→ Exercise requirements
For the word "como", tally the lines of the data that contain it and give the tally alone.

(Page-level text extractions)
══════════
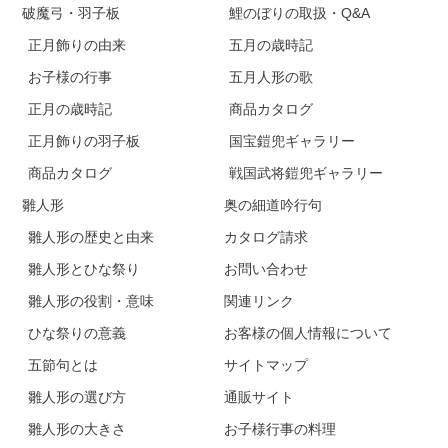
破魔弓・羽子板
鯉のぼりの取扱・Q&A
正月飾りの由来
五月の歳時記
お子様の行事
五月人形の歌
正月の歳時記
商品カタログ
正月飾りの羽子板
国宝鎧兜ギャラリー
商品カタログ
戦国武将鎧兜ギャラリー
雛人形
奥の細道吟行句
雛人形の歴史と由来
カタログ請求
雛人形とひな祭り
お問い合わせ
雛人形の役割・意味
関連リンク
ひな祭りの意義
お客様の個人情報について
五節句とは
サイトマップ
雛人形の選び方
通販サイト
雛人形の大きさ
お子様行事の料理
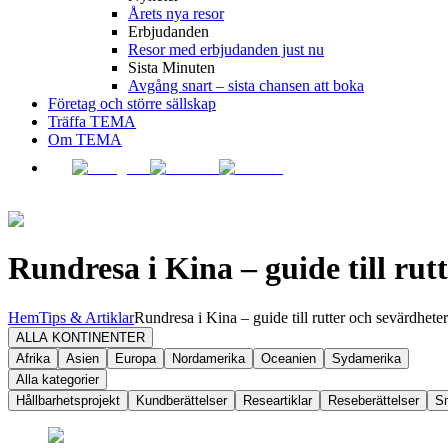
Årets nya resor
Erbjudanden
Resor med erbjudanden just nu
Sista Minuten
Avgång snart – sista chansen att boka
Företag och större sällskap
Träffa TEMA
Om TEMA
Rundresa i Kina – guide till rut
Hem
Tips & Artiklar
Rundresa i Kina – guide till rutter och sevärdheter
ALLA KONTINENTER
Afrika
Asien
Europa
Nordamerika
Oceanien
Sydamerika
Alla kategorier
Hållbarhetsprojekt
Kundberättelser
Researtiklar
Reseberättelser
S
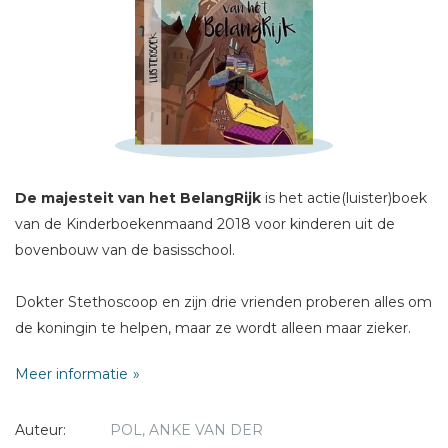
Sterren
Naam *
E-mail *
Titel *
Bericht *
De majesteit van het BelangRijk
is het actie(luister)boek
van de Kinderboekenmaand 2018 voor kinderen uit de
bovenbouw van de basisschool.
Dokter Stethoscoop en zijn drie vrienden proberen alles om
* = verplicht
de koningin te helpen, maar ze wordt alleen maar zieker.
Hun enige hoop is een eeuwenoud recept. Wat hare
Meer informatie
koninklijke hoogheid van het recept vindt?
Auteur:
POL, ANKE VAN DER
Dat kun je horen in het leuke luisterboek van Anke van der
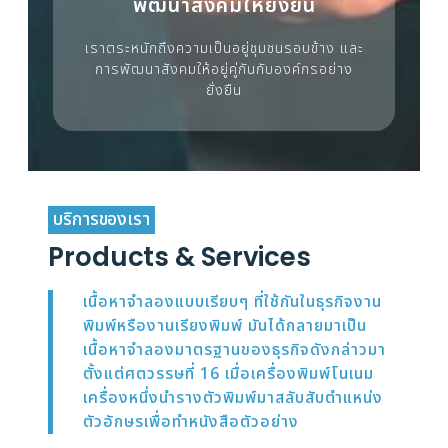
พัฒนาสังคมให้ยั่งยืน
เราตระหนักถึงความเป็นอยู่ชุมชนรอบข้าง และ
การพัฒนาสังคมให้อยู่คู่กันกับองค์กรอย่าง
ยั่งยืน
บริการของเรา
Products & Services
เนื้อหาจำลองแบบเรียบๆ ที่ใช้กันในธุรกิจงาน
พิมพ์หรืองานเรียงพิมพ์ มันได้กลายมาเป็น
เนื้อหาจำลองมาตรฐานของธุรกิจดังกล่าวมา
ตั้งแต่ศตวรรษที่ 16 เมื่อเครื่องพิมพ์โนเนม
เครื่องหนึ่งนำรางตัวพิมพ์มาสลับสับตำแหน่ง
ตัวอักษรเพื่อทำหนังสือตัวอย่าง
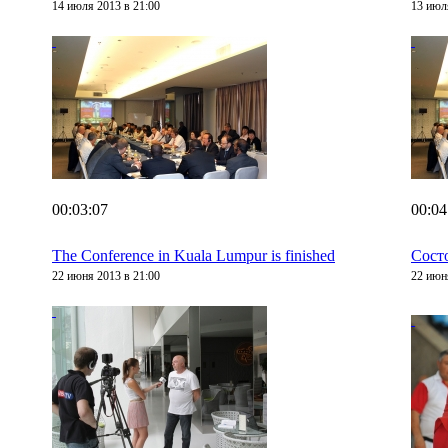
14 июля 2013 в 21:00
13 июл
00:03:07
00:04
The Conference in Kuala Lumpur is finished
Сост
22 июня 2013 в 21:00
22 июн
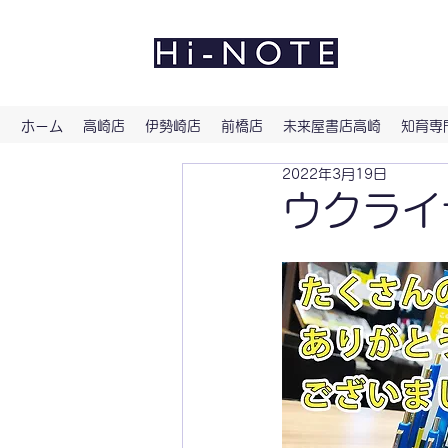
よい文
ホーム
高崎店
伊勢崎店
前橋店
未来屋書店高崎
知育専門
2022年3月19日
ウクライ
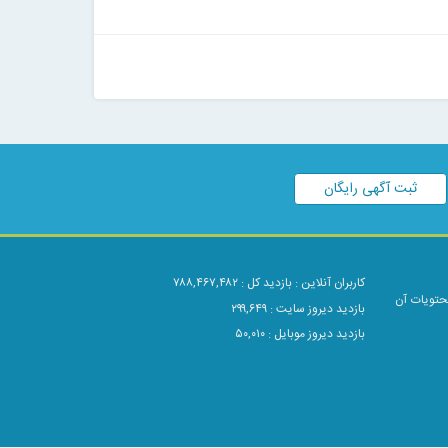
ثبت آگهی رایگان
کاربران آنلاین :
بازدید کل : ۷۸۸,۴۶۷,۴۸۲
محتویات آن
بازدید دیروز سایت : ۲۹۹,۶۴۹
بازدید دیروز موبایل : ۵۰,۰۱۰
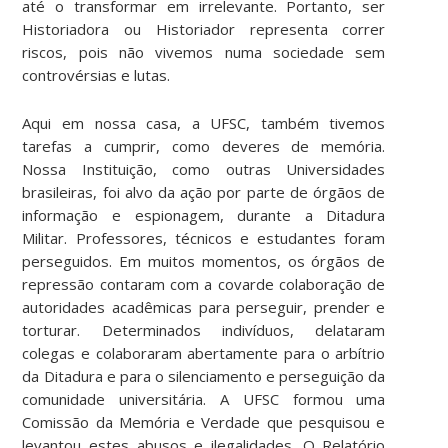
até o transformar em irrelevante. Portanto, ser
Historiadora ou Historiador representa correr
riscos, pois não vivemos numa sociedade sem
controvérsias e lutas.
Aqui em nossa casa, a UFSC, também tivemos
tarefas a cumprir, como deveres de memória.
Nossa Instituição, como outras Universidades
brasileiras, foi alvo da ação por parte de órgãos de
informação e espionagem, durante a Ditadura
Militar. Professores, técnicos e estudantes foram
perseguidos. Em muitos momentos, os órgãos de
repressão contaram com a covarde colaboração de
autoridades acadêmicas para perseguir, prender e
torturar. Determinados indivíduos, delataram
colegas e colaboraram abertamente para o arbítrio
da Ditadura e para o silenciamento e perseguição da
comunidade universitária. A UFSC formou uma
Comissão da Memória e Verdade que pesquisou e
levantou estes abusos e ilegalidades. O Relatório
══════════
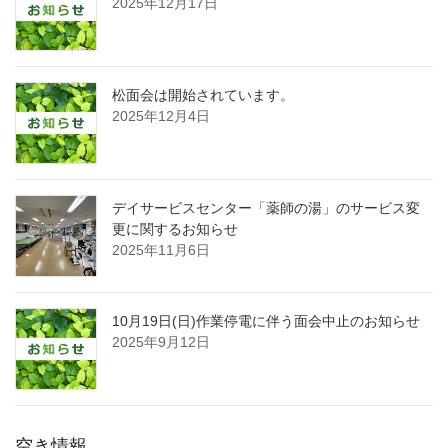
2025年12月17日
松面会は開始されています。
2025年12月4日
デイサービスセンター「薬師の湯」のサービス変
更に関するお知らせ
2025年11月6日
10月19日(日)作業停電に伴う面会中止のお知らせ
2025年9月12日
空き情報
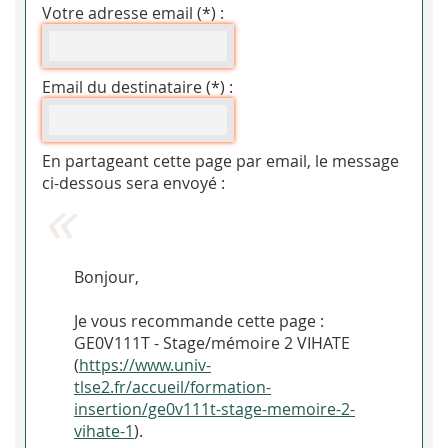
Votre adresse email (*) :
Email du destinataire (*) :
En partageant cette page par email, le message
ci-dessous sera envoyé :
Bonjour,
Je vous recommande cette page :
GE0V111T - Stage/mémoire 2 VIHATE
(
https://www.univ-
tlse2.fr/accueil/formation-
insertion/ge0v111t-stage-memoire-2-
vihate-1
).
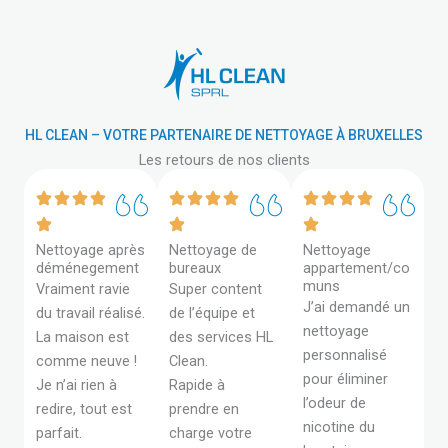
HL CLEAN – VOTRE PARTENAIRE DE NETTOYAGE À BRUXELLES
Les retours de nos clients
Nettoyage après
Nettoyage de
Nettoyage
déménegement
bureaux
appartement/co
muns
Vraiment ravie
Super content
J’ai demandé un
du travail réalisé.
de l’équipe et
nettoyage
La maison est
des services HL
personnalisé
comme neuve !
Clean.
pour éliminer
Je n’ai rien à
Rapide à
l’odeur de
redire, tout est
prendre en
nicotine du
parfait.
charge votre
══════════
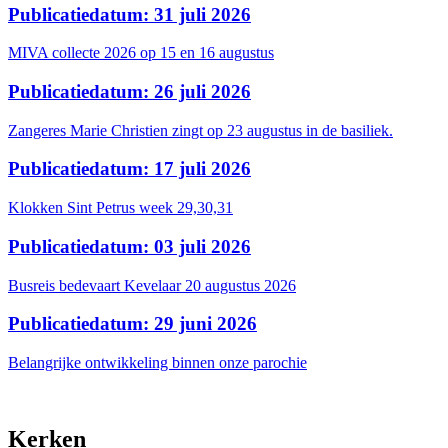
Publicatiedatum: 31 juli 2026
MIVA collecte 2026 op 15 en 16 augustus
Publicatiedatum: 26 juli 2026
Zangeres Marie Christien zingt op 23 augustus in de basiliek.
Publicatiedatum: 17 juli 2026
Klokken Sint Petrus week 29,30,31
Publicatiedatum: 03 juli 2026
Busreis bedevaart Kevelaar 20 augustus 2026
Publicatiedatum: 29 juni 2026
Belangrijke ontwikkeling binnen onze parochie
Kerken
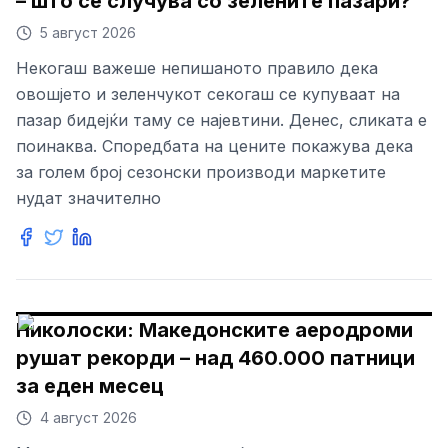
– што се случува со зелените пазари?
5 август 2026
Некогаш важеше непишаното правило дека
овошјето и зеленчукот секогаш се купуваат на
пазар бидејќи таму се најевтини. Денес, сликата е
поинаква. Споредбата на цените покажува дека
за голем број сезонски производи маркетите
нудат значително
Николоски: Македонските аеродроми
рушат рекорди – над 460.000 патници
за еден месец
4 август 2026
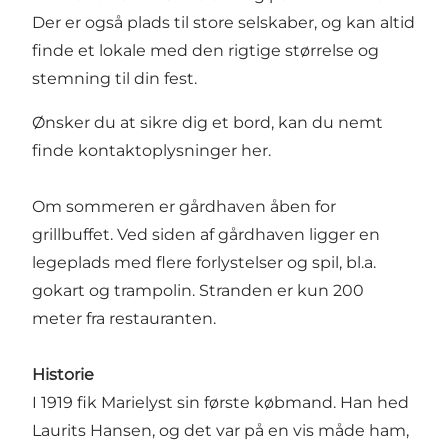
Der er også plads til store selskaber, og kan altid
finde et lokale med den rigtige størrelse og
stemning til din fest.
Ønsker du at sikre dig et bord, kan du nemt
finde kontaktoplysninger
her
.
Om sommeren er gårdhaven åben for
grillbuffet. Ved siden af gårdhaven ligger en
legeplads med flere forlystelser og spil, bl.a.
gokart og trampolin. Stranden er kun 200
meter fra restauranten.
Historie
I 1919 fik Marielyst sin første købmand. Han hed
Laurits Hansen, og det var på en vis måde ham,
══════════
→ Result of this task
2